(BRIEF) Reproduce the text of each item below, line for line and without changing anything.

*** PROVIDED MATERIAL Section Begins ***

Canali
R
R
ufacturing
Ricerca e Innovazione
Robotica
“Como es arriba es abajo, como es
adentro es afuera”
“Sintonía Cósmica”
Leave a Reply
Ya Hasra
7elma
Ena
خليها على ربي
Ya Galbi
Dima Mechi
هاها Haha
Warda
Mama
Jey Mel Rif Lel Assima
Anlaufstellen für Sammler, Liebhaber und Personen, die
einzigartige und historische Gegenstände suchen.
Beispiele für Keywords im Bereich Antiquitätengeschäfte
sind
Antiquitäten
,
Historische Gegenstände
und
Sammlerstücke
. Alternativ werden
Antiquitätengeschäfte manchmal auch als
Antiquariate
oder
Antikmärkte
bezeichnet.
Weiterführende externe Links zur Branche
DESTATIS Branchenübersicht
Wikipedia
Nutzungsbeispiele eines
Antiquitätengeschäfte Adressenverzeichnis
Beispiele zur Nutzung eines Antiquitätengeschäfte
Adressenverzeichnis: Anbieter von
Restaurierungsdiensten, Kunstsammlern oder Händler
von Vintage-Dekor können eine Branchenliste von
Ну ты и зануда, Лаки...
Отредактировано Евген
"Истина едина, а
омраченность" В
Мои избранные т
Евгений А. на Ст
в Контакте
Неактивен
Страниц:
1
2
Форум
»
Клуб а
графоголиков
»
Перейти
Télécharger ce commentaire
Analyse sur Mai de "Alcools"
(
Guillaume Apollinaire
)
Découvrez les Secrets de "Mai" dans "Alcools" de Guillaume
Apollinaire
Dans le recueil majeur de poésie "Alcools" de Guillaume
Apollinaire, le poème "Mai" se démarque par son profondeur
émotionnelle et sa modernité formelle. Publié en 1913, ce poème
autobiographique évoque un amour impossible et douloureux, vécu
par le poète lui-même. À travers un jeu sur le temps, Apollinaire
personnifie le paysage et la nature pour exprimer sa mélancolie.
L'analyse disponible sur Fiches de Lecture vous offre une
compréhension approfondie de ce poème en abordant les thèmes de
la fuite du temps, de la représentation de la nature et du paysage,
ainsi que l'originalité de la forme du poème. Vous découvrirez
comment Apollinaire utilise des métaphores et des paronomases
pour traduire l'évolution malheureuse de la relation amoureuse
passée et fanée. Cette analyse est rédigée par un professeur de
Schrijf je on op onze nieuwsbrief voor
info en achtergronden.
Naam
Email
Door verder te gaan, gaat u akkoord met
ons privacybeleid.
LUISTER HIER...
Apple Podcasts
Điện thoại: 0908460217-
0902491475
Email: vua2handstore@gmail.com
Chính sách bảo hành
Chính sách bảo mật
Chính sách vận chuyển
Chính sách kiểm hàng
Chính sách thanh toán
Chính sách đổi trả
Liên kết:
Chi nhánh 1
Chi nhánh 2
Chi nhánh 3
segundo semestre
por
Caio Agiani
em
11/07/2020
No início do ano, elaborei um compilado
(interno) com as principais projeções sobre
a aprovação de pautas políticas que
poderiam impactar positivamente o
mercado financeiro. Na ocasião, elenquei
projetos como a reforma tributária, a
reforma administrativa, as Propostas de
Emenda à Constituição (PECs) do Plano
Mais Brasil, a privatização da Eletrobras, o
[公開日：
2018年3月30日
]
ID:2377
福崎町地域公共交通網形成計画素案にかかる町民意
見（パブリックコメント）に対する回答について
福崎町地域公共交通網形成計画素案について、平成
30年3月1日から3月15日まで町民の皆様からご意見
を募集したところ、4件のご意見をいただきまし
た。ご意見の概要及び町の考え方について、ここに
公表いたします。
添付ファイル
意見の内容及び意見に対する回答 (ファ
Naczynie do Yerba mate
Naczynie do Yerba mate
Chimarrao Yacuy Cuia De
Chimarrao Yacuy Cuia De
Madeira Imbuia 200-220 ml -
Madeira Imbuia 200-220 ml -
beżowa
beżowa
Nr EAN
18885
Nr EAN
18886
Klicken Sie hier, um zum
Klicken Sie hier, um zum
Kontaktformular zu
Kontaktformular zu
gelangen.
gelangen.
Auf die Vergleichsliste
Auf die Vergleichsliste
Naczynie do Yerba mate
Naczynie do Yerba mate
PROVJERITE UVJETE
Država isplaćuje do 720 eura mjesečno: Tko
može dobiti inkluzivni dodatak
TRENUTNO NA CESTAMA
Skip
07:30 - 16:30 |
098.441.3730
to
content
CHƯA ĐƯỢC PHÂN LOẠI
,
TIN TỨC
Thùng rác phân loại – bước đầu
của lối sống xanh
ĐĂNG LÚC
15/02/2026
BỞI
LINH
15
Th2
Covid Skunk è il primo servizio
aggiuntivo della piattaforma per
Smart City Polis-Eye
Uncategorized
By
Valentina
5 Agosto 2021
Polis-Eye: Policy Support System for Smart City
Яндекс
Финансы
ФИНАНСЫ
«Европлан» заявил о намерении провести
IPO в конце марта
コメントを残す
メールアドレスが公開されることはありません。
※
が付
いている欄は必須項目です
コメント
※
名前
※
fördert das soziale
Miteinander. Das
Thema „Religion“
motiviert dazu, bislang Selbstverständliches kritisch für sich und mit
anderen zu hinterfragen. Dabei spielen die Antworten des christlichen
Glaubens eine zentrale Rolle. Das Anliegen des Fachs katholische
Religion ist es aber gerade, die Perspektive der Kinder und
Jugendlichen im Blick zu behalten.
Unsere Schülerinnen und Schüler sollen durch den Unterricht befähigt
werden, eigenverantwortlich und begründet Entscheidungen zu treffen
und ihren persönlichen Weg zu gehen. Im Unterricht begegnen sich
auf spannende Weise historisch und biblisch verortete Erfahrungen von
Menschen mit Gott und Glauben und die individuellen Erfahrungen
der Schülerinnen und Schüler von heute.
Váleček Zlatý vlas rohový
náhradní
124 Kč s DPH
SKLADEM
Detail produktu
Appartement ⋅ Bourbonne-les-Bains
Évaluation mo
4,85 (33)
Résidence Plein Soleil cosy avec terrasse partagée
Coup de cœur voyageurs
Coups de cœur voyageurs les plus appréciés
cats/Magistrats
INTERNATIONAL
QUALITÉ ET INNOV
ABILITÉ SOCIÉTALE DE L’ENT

*** PROVIDED MATERIAL Section Ends ***

(SOLUTION TO THIS PROBLEM)
Canali
R
R
ufacturing
Ricerca e Innovazione
Robotica
“Como es arriba es abajo, como es
adentro es afuera”
“Sintonía Cósmica”
Leave a Reply
Ya Hasra
7elma
Ena
خليها على ربي
Ya Galbi
Dima Mechi
هاها Haha
Warda
Mama
Jey Mel Rif Lel Assima
Anlaufstellen für Sammler, Liebhaber und Personen, die
einzigartige und historische Gegenstände suchen.
Beispiele für Keywords im Bereich Antiquitätengeschäfte
sind
Antiquitäten
,
Historische Gegenstände
und
Sammlerstücke
. Alternativ werden
Antiquitätengeschäfte manchmal auch als
Antiquariate
oder
Antikmärkte
bezeichnet.
Weiterführende externe Links zur Branche
DESTATIS Branchenübersicht
Wikipedia
Nutzungsbeispiele eines
Antiquitätengeschäfte Adressenverzeichnis
Beispiele zur Nutzung eines Antiquitätengeschäfte
Adressenverzeichnis: Anbieter von
Restaurierungsdiensten, Kunstsammlern oder Händler
von Vintage-Dekor können eine Branchenliste von
Ну ты и зануда, Лаки...
Отредактировано Евген
"Истина едина, а
омраченность" В
Мои избранные т
Евгений А. на Ст
в Контакте
Неактивен
Страниц:
1
2
Форум
»
Клуб а
графоголиков
»
Перейти
Télécharger ce commentaire
Analyse sur Mai de "Alcools"
(
Guillaume Apollinaire
)
Découvrez les Secrets de "Mai" dans "Alcools" de Guillaume
Apollinaire
Dans le recueil majeur de poésie "Alcools" de Guillaume
Apollinaire, le poème "Mai" se démarque par son profondeur
émotionnelle et sa modernité formelle. Publié en 1913, ce poème
autobiographique évoque un amour impossible et douloureux, vécu
par le poète lui-même. À travers un jeu sur le temps, Apollinaire
personnifie le paysage et la nature pour exprimer sa mélancolie.
L'analyse disponible sur Fiches de Lecture vous offre une
compréhension approfondie de ce poème en abordant les thèmes de
la fuite du temps, de la représentation de la nature et du paysage,
ainsi que l'originalité de la forme du poème. Vous découvrirez
comment Apollinaire utilise des métaphores et des paronomases
pour traduire l'évolution malheureuse de la relation amoureuse
passée et fanée. Cette analyse est rédigée par un professeur de
Schrijf je on op onze nieuwsbrief voor
info en achtergronden.
Naam
Email
Door verder te gaan, gaat u akkoord met
ons privacybeleid.
LUISTER HIER...
Apple Podcasts
Điện thoại: 0908460217-
0902491475
Email: vua2handstore@gmail.com
Chính sách bảo hành
Chính sách bảo mật
Chính sách vận chuyển
Chính sách kiểm hàng
Chính sách thanh toán
Chính sách đổi trả
Liên kết:
Chi nhánh 1
Chi nhánh 2
Chi nhánh 3
segundo semestre
por
Caio Agiani
em
11/07/2020
No início do ano, elaborei um compilado
(interno) com as principais projeções sobre
a aprovação de pautas políticas que
poderiam impactar positivamente o
mercado financeiro. Na ocasião, elenquei
projetos como a reforma tributária, a
reforma administrativa, as Propostas de
Emenda à Constituição (PECs) do Plano
Mais Brasil, a privatização da Eletrobras, o
[公開日：
2018年3月30日
]
ID:2377
福崎町地域公共交通網形成計画素案にかかる町民意
見（パブリックコメント）に対する回答について
福崎町地域公共交通網形成計画素案について、平成
30年3月1日から3月15日まで町民の皆様からご意見
を募集したところ、4件のご意見をいただきまし
た。ご意見の概要及び町の考え方について、ここに
公表いたします。
添付ファイル
意見の内容及び意見に対する回答 (ファ
Naczynie do Yerba mate
Naczynie do Yerba mate
Chimarrao Yacuy Cuia De
Chimarrao Yacuy Cuia De
Madeira Imbuia 200-220 ml -
Madeira Imbuia 200-220 ml -
beżowa
beżowa
Nr EAN
18885
Nr EAN
18886
Klicken Sie hier, um zum
Klicken Sie hier, um zum
Kontaktformular zu
Kontaktformular zu
gelangen.
gelangen.
Auf die Vergleichsliste
Auf die Vergleichsliste
Naczynie do Yerba mate
Naczynie do Yerba mate
PROVJERITE UVJETE
Država isplaćuje do 720 eura mjesečno: Tko
može dobiti inkluzivni dodatak
TRENUTNO NA CESTAMA
Skip
07:30 - 16:30 |
098.441.3730
to
content
CHƯA ĐƯỢC PHÂN LOẠI
,
TIN TỨC
Thùng rác phân loại – bước đầu
của lối sống xanh
ĐĂNG LÚC
15/02/2026
BỞI
LINH
15
Th2
Covid Skunk è il primo servizio
aggiuntivo della piattaforma per
Smart City Polis-Eye
Uncategorized
By
Valentina
5 Agosto 2021
Polis-Eye: Policy Support System for Smart City
Яндекс
Финансы
ФИНАНСЫ
«Европлан» заявил о намерении провести
IPO в конце марта
コメントを残す
メールアドレスが公開されることはありません。
※
が付
いている欄は必須項目です
コメント
※
名前
※
fördert das soziale
Miteinander. Das
Thema „Religion“
motiviert dazu, bislang Selbstverständliches kritisch für sich und mit
anderen zu hinterfragen. Dabei spielen die Antworten des christlichen
Glaubens eine zentrale Rolle. Das Anliegen des Fachs katholische
Religion ist es aber gerade, die Perspektive der Kinder und
Jugendlichen im Blick zu behalten.
Unsere Schülerinnen und Schüler sollen durch den Unterricht befähigt
werden, eigenverantwortlich und begründet Entscheidungen zu treffen
und ihren persönlichen Weg zu gehen. Im Unterricht begegnen sich
auf spannende Weise historisch und biblisch verortete Erfahrungen von
Menschen mit Gott und Glauben und die individuellen Erfahrungen
der Schülerinnen und Schüler von heute.
Váleček Zlatý vlas rohový
náhradní
124 Kč s DPH
SKLADEM
Detail produktu
Appartement ⋅ Bourbonne-les-Bains
Évaluation mo
4,85 (33)
Résidence Plein Soleil cosy avec terrasse partagée
Coup de cœur voyageurs
Coups de cœur voyageurs les plus appréciés
cats/Magistrats
INTERNATIONAL
QUALITÉ ET INNOV
ABILITÉ SOCIÉTALE DE L’ENT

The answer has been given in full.